# New frames



## tom j (Apr 3, 2009)

When I put foundation in my frames what I use in place of the pins to hold the foundation straight is boddie pins . they are a lot cheaper then the ones you buy


----------



## alleyyooper (Apr 22, 2005)

You talking about women's bobby pins right?

Hello Tom have been missing you. I was just commenting to Kare the other day you must still be in the deep stuff.

 Al


----------



## tom j (Apr 3, 2009)

Women s hair pins , into the holes on the side of the frame
Yes I have e mlssed our talks to , haven't even had time to split my 2 hives so I just keep adding boxes , ha e went through each one once other then that I just look at the top and add if it looks like it needs one .... The other crap just keeps going .finally stopped kids from going in
But alot to do yet


----------



## tom j (Apr 3, 2009)

Every one must be trying g to keep cool cause no o e is posting. Or like me I,m falling back trying to do what I need to do


----------



## alleyyooper (Apr 22, 2005)

Tom I think it is because there is to much you can do in the summer.
Also a lot are just doing face book.

 Al


----------



## Terri (May 10, 2002)

I am going outside as little as possible, excepting for early mornings and sundown. It is simply too hot out there!

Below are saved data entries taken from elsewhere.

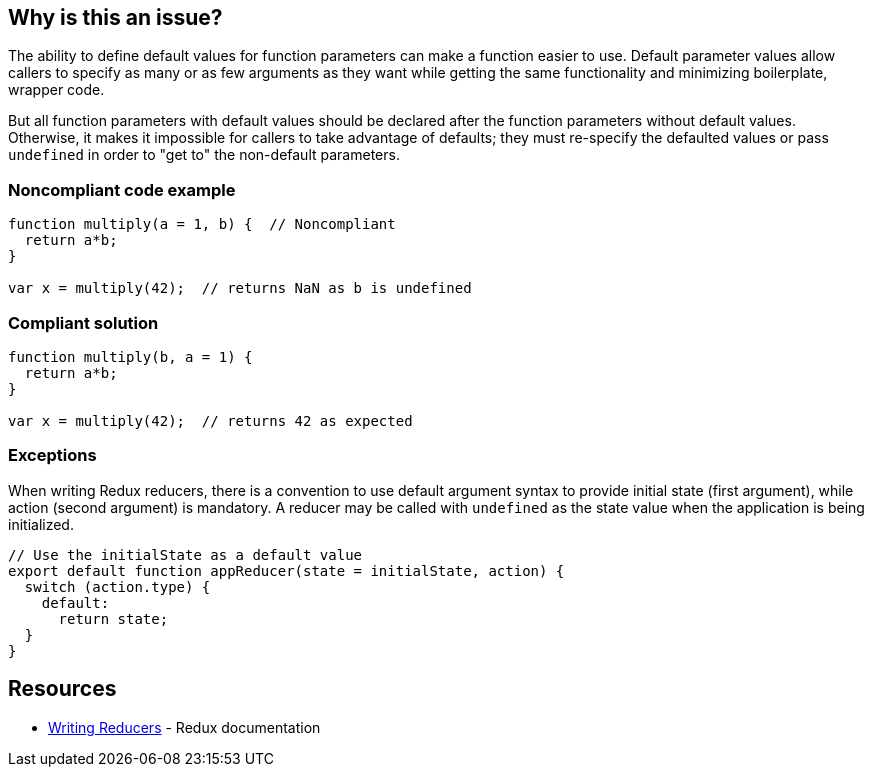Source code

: == Why is this an issue?

The ability to define default values for function parameters can make a function easier to use. Default parameter values allow callers to specify as many or as few arguments as they want while getting the same functionality and minimizing boilerplate, wrapper code.


But all function parameters with default values should be declared after the function parameters without default values. Otherwise, it makes it impossible for callers to take advantage of defaults; they must re-specify the defaulted values or pass ``++undefined++`` in order to "get to" the non-default parameters.

=== Noncompliant code example

[source,javascript]
----
function multiply(a = 1, b) {  // Noncompliant
  return a*b;
}

var x = multiply(42);  // returns NaN as b is undefined
----

=== Compliant solution

[source,javascript]
----
function multiply(b, a = 1) {
  return a*b;
}

var x = multiply(42);  // returns 42 as expected
----


=== Exceptions

When writing Redux reducers, there is a convention to use default argument syntax to provide initial state (first argument), while action (second argument) is mandatory. A reducer may be called with ``++undefined++`` as the state value when the application is being initialized.

[source,javascript]
----
// Use the initialState as a default value
export default function appReducer(state = initialState, action) {
  switch (action.type) {
    default:
      return state;
  }
}
----

== Resources

* https://redux.js.org/tutorials/fundamentals/part-3-state-actions-reducers#writing-reducers[Writing Reducers] - Redux documentation

ifdef::env-github,rspecator-view[]

'''
== Implementation Specification
(visible only on this page)

=== Message

Move parameters "xxx", "yyy" after parameters without default value.


endif::env-github,rspecator-view[]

I have mostly been thinking about inside things.


----------



## WildPrGardens (Mar 8, 2014)

Live a healthier life, turn off the air conditioner.

Much less expensive too.

Maybe keep a window unit in one room so if need be can do a quick cooldown.

Just fans occasionally when still in 80's at night.

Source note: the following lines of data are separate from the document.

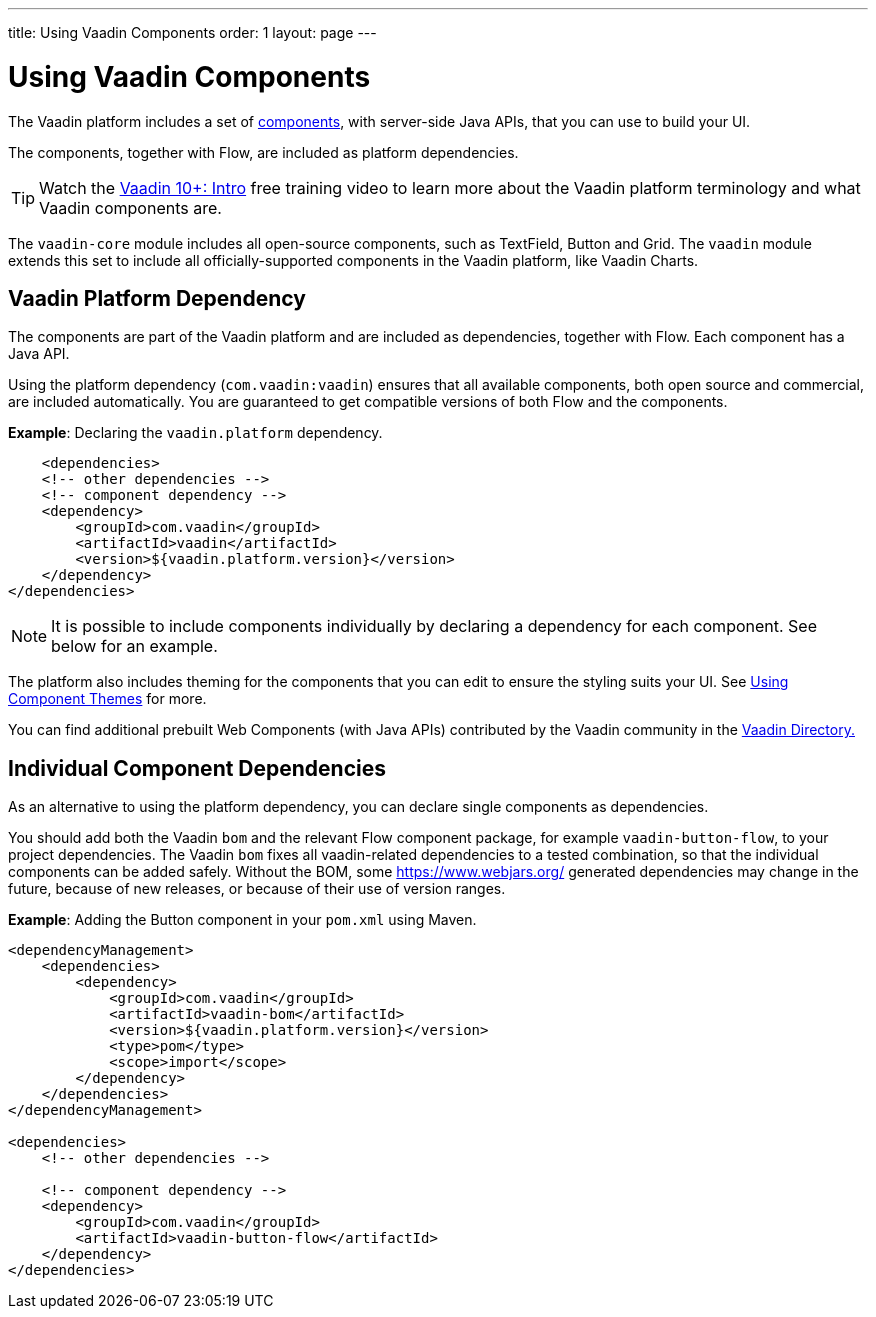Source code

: ---
title: Using Vaadin Components
order: 1
layout: page
---

= Using Vaadin Components

The Vaadin platform includes a set of https://vaadin.com/components/browse[components], with server-side Java APIs, that you can use to build your UI.

The components, together with Flow, are included as platform dependencies.

TIP: Watch the https://vaadin.com/training/course/view/v10-intro[Vaadin 10+: Intro] free training video to learn more about the Vaadin platform terminology and what Vaadin components are.

The `vaadin-core` module includes all open-source components, such as TextField, Button and Grid. The `vaadin` module extends this set to include all officially-supported components in the Vaadin platform, like Vaadin Charts.

== Vaadin Platform Dependency

The components are part of the Vaadin platform and are included as dependencies, together with Flow. Each component has a Java API.

Using the platform dependency (`com.vaadin:vaadin`) ensures that all available components, both open source and commercial, are included automatically. You are guaranteed to get compatible versions of both Flow and the components.

*Example*: Declaring the `vaadin.platform` dependency.

[source,xml]
----
    <dependencies>
    <!-- other dependencies -->
    <!-- component dependency -->
    <dependency>
        <groupId>com.vaadin</groupId>
        <artifactId>vaadin</artifactId>
        <version>${vaadin.platform.version}</version>
    </dependency>
</dependencies>
----

[NOTE]
It is possible to include components individually by declaring a dependency for each component. See below for an example.

The platform also includes theming for the components that you can edit to ensure the styling suits your UI. See <<../theme/using-component-themes#,Using Component Themes>> for more.

You can find additional prebuilt Web Components (with Java APIs) contributed by the Vaadin community in the https://vaadin.com/directory/search[Vaadin Directory.]

== Individual Component Dependencies

As an alternative to using the platform dependency, you can declare single components as dependencies.

You should add both the Vaadin `bom` and the relevant Flow component package, for example `vaadin-button-flow`, to your project dependencies. The Vaadin `bom` fixes all vaadin-related dependencies to a tested combination, so that the individual components can be added safely. Without the BOM, some https://www.webjars.org/ generated dependencies may change in the future, because of new releases, or because of their use of version ranges.

*Example*: Adding the Button component in your `pom.xml` using Maven.

[source,xml]
----
<dependencyManagement>
    <dependencies>
        <dependency>
            <groupId>com.vaadin</groupId>
            <artifactId>vaadin-bom</artifactId>
            <version>${vaadin.platform.version}</version>
            <type>pom</type>
            <scope>import</scope>
        </dependency>
    </dependencies>
</dependencyManagement>

<dependencies>
    <!-- other dependencies -->

    <!-- component dependency -->
    <dependency>
        <groupId>com.vaadin</groupId>
        <artifactId>vaadin-button-flow</artifactId>
    </dependency>
</dependencies>
----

Drink lots of water, tap or room temperature, no ice.

Pace yourself.

No problem.

Have fun.


----------



## tom j (Apr 3, 2009)

Air what the heck is that ???? We have a fan if that counts !!!! It just seems like every thing has. To be done when it is hot or 40 below
Yes AL ,,, I think most are on Facebook and forgot about anything other then Facebook .. Later they will post that something happened to there Hive cause there empty or dead.


----------



## alleyyooper (Apr 22, 2005)

Air is that what makes the leaves move in the trees?




Note the indoor temp. glad when winter gets here.

 Al


----------